# [What you should do]
Copy every line from the one that holds "f_number: 1.8" to the end of the records below, exactly and with nothing else, but without any pictures.

# [Extracted information]
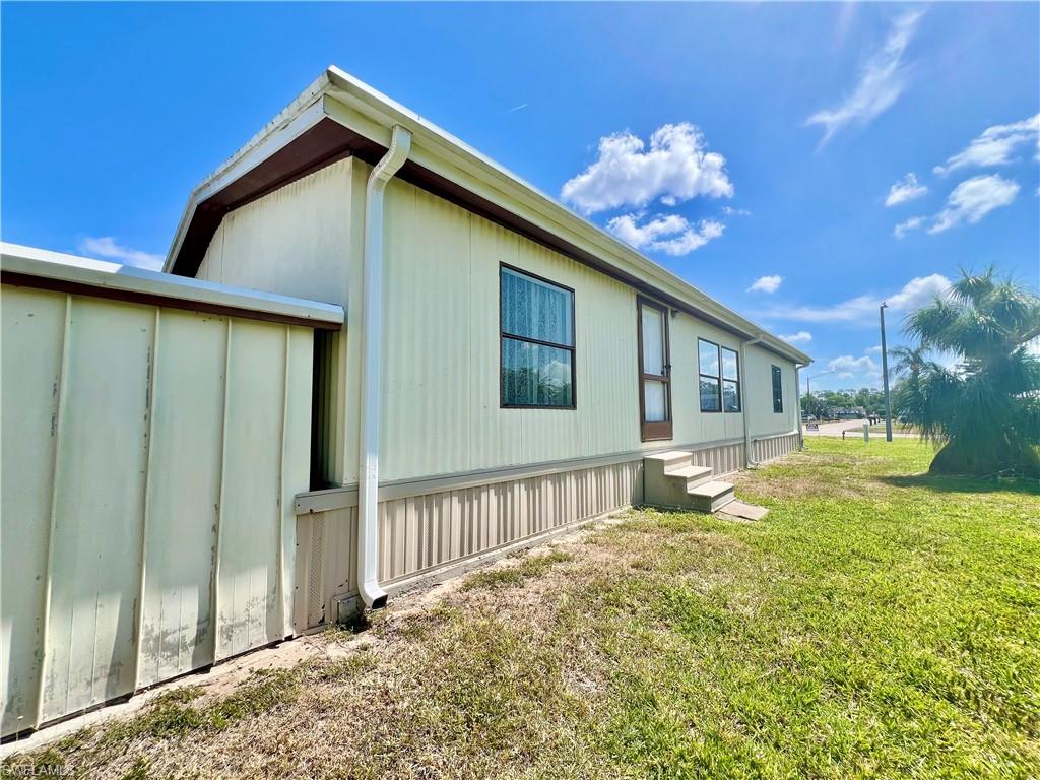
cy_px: 390
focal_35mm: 13
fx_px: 391
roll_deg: -0.7
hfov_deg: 106.2
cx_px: 520
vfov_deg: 89.9
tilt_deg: +4.9
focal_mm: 1.57
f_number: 1.8
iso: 32
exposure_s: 1/1698
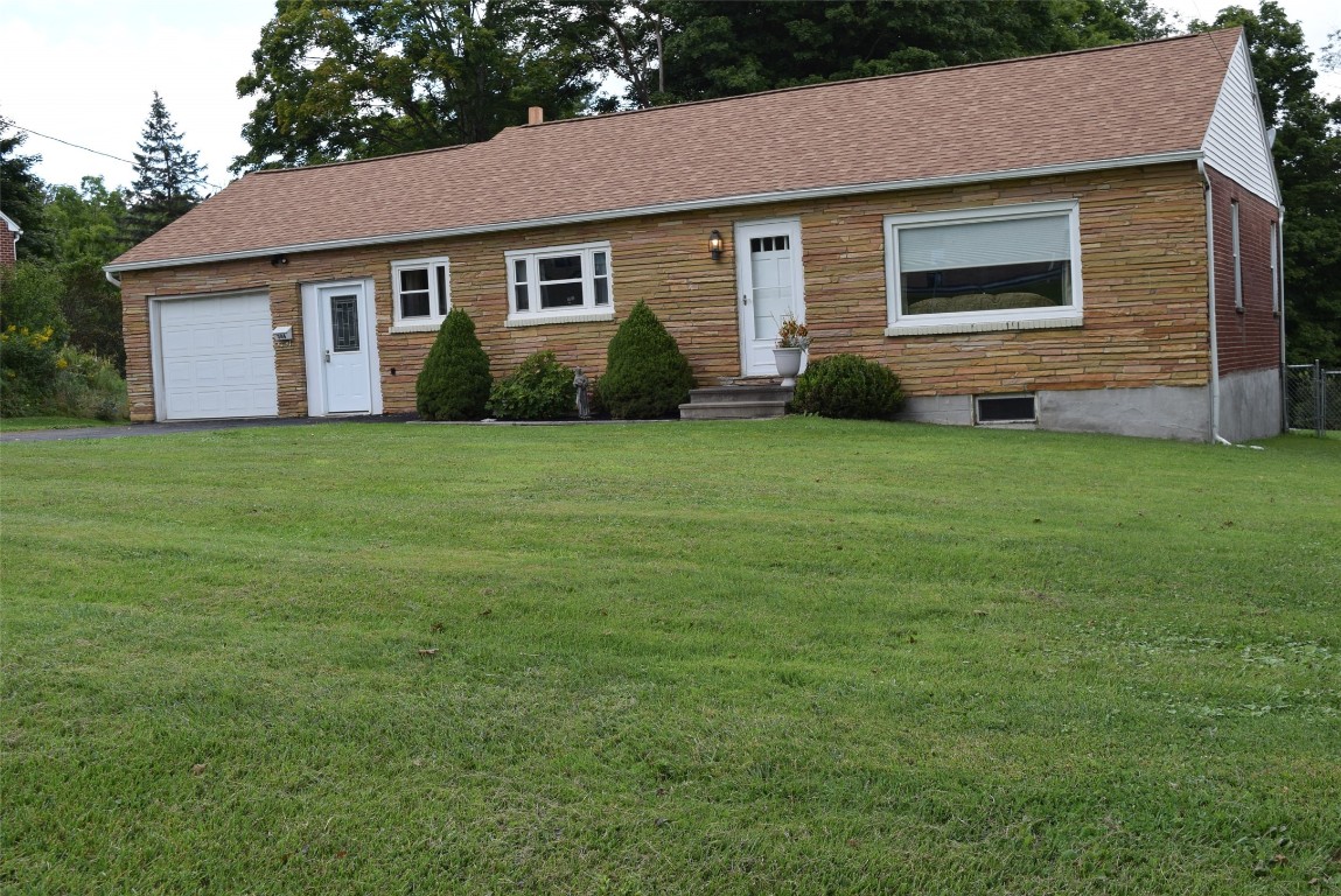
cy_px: 448
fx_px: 1566
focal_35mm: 42
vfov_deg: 31.9
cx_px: 670
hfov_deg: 46.4
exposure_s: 1/250
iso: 360
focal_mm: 28
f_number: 8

# [Solved exercise]
f_number: 1.8
iso: 32
exposure_s: 1/1698
cy_px: 448
fx_px: 1566
focal_35mm: 42
vfov_deg: 31.9
cx_px: 670
hfov_deg: 46.4
exposure_s: 1/250
iso: 360
focal_mm: 28
f_number: 8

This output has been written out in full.